Hey look, it did it again.
Another day, another reversal, as the major indices came down from modest gains to finish in the red for the second straight day, albeit on lower volume than yesterday’s. The media will blame today’s reversal on the release of the White House economic forecast. Blame what you want - a down day is a down day.
The Dow Industrials were off by 6 points (-0.1%) at 10477, the S&P 500 dropped 3 points (-0.2%) to 1195 and the Nasdaq fell 7 points (-0.3%) to 2060. The Russell 2000 lost 3 points (-0.5%) to 620, the Dow Transports tumbled 2.1%, the Dow Utilities edged higher by 0.1% and bonds held relatively steady, with the yield on the 10-year note edging up to 3.94%.
Market internals were mostly negative, with advances/declines 7/9 on the NYSE and 13/17 on the Nasdaq, up/down volume 4/5 on both exhanges and new highs/lows 140/31 on the NYSE and 67/41 on the Nasdaq.
No major moves to the upside today, and the losers were led by transportation stocks, which were slammed for a 2.7% loss, followed by airlines (-1.5%) and housing stocks (-1.5%).
Crude oil prices had a wild ride, spiking higher in the morning following the release of the government’s inventory data, then sold off as the day wore on, finishing down more than a dollar at $52.54/barrel.

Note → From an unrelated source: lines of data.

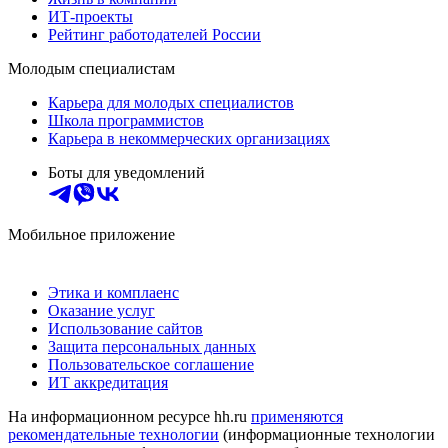
ИТ-проекты
Рейтинг работодателей России
Молодым специалистам
Карьера для молодых специалистов
Школа программистов
Карьера в некоммерческих организациях
Боты для уведомлений
Мобильное приложение
Этика и комплаенс
Оказание услуг
Использование сайтов
Защита персональных данных
Пользовательское соглашение
ИТ аккредитация
На информационном ресурсе hh.ru
применяются
рекомендательные технологии
(информационные технологии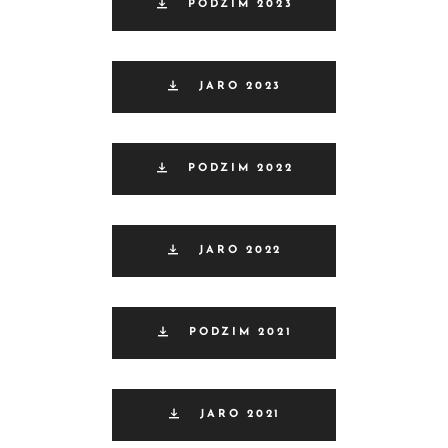
PODZIM 2023
JARO 2023
PODZIM 2022
JARO 2022
PODZIM 2021
JARO 2021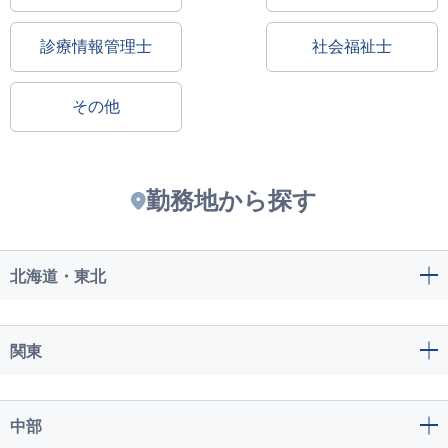
診療情報管理士
社会福祉士
その他
勤務地から探す
北海道・東北
関東
中部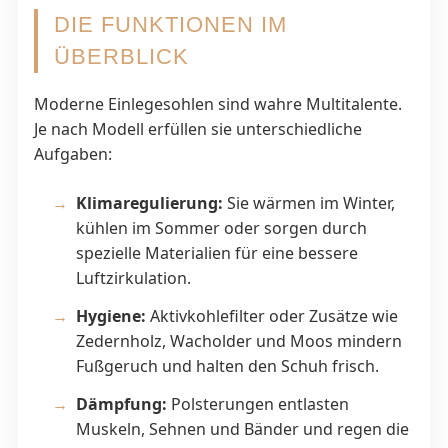
DIE FUNKTIONEN IM
ÜBERBLICK
Moderne Einlegesohlen sind wahre Multitalente.
Je nach Modell erfüllen sie unterschiedliche
Aufgaben:
Klimaregulierung:
Sie wärmen im Winter,
kühlen im Sommer oder sorgen durch
spezielle Materialien für eine bessere
Luftzirkulation.
Hygiene:
Aktivkohlefilter oder Zusätze wie
Zedernholz, Wacholder und Moos mindern
Fußgeruch und halten den Schuh frisch.
Dämpfung:
Polsterungen entlasten
Muskeln, Sehnen und Bänder und regen die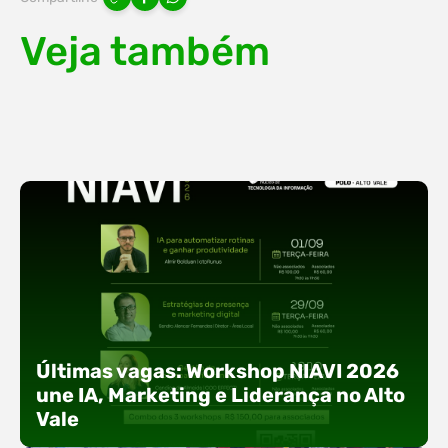
Veja também
Últimas vagas: Workshop NIAVI 2026
une IA, Marketing e Liderança no Alto
Vale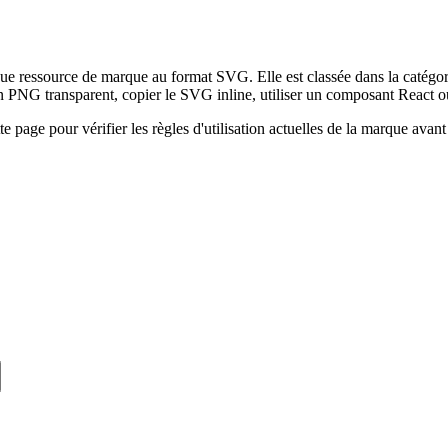
ue ressource de marque au format SVG. Elle est classée dans la catégori
PNG transparent, copier le SVG inline, utiliser un composant React o
tte page pour vérifier les règles d'utilisation actuelles de la marque ava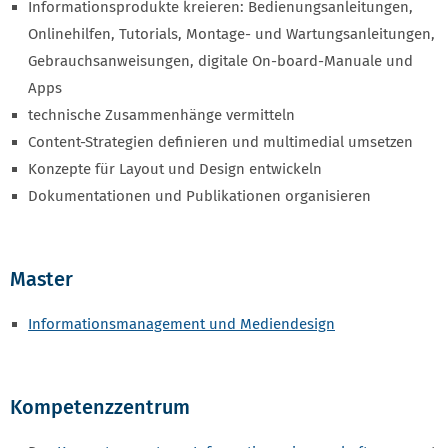
Informationsprodukte kreieren: Bedienungsanleitungen,
Onlinehilfen, Tutorials, Montage- und Wartungsanleitungen,
Gebrauchsanweisungen, digitale On-board-Manuale und
Apps
technische Zusammenhänge vermitteln
Content-Strategien definieren und multimedial umsetzen
Konzepte für Layout und Design entwickeln
Dokumentationen und Publikationen organisieren
Master
Informationsmanagement und Mediendesign
Kompetenzzentrum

The dollar bounced higher midday, pushing the dollar index up 0.5% to 87.94. Gold hung around the $424/ounce level.
BMB Note: I haven’t been feeling that great about this rally, thinking that the action just seemed way too tired to continue, and the last two days have only made that feeling stronger. As long as the internals were holding up I thought the market could still move higher, but the reversals of the last two days are not encouraging, and the drubbing in the transports today isn’t very good news at all. Maybe we’re just in for a correction here, but things don’t feel that solid to me. Of course, a lot of stocks are still in good shape, and we don’t have a lot of real breakdowns. Yet. We’ll see where it goes.